Peut-être que quelque chose d’analogue est en train de se produire avec l’éclairage. On cherche la qualité qui était celle des soirées autour d’un feu. On essaye d’obtenir à nouveau cette cohérence entre la lumière et la source d’où elle émane. Je pense que c’est quelque chose qui revient. Le défi n’est pas seulement dans le fait d’atteindre la qualité de l’éclairage naturel, mais surtout de travailler sur la cohérence de l’éclairage. Faire que la lumière fasse sens.
Même la lumière extérieure, celle du soleil, nous parvient filtrée, déviée par les nuages, les éléments qui la réfléchissent. La lumière se repend en fonction des particules de l’atmosphère. Ce qui fait la différence, c’est la façon dont la lumière est diffusée. C’est pour cela que je pense qu’il faut éviter les ampoules. Une ampoule est une source artificielle apparente. C’est inefficace, c’est calorifique, c’est jetable et tu dois la cacher pour t’en servir sans t’éblouir. C’est probablement ce qu’il y a de plus éloigné de la lumière naturelle. L’ampoule est la chose à éviter.
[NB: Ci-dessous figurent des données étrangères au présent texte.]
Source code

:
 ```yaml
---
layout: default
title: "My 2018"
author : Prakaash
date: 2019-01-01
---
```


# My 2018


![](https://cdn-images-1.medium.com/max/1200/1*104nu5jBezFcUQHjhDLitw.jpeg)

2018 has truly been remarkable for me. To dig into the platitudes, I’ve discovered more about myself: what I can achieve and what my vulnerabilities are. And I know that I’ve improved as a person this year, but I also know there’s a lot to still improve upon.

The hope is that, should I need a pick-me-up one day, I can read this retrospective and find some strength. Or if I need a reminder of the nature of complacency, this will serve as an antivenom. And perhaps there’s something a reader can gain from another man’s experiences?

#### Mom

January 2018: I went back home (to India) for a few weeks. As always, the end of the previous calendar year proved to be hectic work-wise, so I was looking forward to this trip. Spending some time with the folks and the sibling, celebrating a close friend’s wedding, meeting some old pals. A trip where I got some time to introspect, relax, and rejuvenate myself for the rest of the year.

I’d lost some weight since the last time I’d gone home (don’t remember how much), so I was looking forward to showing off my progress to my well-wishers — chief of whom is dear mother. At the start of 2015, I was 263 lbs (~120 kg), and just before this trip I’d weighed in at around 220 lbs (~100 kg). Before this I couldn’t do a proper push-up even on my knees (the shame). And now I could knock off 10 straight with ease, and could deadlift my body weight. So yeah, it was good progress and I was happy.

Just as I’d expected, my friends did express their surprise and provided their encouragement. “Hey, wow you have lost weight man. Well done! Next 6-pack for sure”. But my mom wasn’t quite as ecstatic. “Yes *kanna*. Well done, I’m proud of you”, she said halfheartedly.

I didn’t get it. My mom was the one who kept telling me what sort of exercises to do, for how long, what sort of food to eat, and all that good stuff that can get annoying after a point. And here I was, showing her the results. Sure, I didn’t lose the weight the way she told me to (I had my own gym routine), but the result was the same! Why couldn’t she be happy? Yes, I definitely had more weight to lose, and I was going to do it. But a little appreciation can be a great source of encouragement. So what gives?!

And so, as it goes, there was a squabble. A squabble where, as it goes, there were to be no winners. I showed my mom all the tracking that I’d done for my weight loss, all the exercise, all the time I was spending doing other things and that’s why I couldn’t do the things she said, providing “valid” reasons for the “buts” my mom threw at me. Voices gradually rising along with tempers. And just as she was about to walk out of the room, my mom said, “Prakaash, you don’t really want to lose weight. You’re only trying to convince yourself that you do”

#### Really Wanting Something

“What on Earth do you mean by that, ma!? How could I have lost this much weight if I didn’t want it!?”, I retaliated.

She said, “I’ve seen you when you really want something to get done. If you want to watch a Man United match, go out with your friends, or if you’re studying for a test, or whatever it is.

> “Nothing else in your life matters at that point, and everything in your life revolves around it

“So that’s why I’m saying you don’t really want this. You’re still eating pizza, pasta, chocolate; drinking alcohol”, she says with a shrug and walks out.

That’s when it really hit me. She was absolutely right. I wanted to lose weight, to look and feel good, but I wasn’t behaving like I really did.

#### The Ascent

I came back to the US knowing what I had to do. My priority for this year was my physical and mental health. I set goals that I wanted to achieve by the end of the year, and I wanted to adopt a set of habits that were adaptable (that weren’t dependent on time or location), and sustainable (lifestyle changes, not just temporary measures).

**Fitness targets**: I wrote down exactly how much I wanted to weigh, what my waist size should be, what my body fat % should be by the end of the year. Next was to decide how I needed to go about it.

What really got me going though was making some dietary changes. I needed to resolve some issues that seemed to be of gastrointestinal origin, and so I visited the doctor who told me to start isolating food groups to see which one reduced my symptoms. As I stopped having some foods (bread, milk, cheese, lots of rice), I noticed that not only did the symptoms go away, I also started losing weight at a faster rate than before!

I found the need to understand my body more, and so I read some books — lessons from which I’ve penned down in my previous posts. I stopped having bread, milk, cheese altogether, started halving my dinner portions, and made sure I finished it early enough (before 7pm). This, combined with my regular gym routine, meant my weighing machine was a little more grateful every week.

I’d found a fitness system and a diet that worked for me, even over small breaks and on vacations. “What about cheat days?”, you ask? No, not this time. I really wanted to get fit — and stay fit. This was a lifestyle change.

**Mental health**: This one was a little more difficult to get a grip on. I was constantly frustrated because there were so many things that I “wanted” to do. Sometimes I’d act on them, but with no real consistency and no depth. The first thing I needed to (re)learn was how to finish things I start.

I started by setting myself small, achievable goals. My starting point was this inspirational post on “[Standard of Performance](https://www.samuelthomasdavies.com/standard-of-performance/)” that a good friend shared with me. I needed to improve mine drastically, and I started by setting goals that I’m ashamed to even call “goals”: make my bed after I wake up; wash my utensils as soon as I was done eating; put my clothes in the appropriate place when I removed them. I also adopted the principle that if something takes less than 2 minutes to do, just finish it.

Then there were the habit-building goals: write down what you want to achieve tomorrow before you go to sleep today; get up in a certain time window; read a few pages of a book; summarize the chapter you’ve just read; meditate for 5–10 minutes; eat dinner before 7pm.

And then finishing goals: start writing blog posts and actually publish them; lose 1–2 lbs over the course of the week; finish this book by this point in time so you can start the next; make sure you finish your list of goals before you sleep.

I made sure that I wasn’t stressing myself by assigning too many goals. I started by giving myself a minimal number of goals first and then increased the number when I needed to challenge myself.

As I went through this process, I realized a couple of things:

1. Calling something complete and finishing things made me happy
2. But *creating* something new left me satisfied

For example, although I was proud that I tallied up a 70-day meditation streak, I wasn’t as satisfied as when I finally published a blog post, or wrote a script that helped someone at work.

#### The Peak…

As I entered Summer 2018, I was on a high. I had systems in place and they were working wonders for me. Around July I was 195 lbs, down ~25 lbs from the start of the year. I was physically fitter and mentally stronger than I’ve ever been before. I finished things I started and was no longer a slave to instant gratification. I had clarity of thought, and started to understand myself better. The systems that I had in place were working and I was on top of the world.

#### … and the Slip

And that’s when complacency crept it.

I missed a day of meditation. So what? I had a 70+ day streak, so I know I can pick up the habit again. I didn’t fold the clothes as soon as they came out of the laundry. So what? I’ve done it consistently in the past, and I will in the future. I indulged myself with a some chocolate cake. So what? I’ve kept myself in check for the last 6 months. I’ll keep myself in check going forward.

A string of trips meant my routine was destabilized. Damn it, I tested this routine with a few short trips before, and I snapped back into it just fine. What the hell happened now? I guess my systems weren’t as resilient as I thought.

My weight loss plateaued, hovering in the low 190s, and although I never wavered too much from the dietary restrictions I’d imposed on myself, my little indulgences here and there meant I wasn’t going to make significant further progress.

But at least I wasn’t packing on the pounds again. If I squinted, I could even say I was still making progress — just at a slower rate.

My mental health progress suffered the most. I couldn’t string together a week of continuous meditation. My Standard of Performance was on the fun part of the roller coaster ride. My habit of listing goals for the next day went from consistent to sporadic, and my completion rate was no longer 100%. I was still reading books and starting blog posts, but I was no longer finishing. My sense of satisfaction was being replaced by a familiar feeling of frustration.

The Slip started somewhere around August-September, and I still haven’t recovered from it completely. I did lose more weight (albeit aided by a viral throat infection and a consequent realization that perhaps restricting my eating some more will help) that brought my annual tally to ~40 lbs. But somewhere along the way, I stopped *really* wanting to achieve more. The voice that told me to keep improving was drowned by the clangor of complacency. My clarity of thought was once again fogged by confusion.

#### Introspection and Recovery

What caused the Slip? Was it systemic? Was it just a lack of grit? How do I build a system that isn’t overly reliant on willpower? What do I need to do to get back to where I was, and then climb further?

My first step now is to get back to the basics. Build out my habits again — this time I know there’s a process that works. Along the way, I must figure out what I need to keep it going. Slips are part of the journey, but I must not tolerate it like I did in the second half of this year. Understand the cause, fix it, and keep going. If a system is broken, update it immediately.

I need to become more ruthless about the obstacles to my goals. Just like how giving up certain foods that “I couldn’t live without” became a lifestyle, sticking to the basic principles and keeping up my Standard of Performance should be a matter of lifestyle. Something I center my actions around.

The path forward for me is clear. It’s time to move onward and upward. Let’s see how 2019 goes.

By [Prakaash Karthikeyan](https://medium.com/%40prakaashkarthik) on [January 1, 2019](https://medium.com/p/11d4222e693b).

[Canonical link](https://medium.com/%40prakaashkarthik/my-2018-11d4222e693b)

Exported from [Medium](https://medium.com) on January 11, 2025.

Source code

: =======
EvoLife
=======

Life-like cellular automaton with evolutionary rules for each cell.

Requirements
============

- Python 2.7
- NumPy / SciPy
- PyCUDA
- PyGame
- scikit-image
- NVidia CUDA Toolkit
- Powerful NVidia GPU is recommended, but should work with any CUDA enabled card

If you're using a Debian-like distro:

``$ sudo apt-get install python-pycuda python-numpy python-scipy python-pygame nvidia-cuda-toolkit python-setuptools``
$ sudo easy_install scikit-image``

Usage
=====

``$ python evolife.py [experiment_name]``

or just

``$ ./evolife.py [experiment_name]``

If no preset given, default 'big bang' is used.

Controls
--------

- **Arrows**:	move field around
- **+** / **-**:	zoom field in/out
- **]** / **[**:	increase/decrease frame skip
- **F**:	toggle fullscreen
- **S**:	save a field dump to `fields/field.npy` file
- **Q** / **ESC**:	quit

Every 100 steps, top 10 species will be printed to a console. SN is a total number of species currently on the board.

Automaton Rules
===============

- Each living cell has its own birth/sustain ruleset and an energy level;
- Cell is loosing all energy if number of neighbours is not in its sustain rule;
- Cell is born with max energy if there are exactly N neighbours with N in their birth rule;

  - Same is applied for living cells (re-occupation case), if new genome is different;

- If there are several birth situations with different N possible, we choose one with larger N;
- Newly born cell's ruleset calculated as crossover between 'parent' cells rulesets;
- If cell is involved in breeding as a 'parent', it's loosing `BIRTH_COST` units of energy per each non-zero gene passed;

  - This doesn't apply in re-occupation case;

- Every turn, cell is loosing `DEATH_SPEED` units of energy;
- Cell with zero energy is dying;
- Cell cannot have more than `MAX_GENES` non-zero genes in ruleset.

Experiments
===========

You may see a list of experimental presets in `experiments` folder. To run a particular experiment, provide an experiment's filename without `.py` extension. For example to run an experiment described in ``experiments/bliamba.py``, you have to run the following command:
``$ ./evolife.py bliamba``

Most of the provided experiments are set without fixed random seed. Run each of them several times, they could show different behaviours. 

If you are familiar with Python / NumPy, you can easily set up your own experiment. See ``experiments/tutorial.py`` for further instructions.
C.C. : Faut-il multiplier les sources d’éclairage ou au contraire essayer de les concentrer ?
J.D. : Ce qui compte, c’est d’apporter la lumière là ou vous en avez besoin, avec la meilleure qualité possible, et le moins de points de diffusion. C’est une question d’économie.
Ce qui distingue nos lampes à éclairage directionnel, c’est d’avoir été pensées comme une technologie qui requiert un système de refroidissement. Cela permet de créer des gerbes lumineuses plus intenses. Il fallait repenser l’ingénierie des LED, et c’est ce que nous avons fait.
Si vous ne traitez pas la chaleur, vous devez espacer les LED, travailler avec des réflecteurs, donc perdre en intensité. Ce que nous avons fait, c’est condenser la gerbe, et surtout repenser l’optique du luminaire. Nous pouvons ainsi créer des dispositifs optiques ajustables, qui vous permettent de varier l’orientation de l’éclairage à partir d’un plafonnier.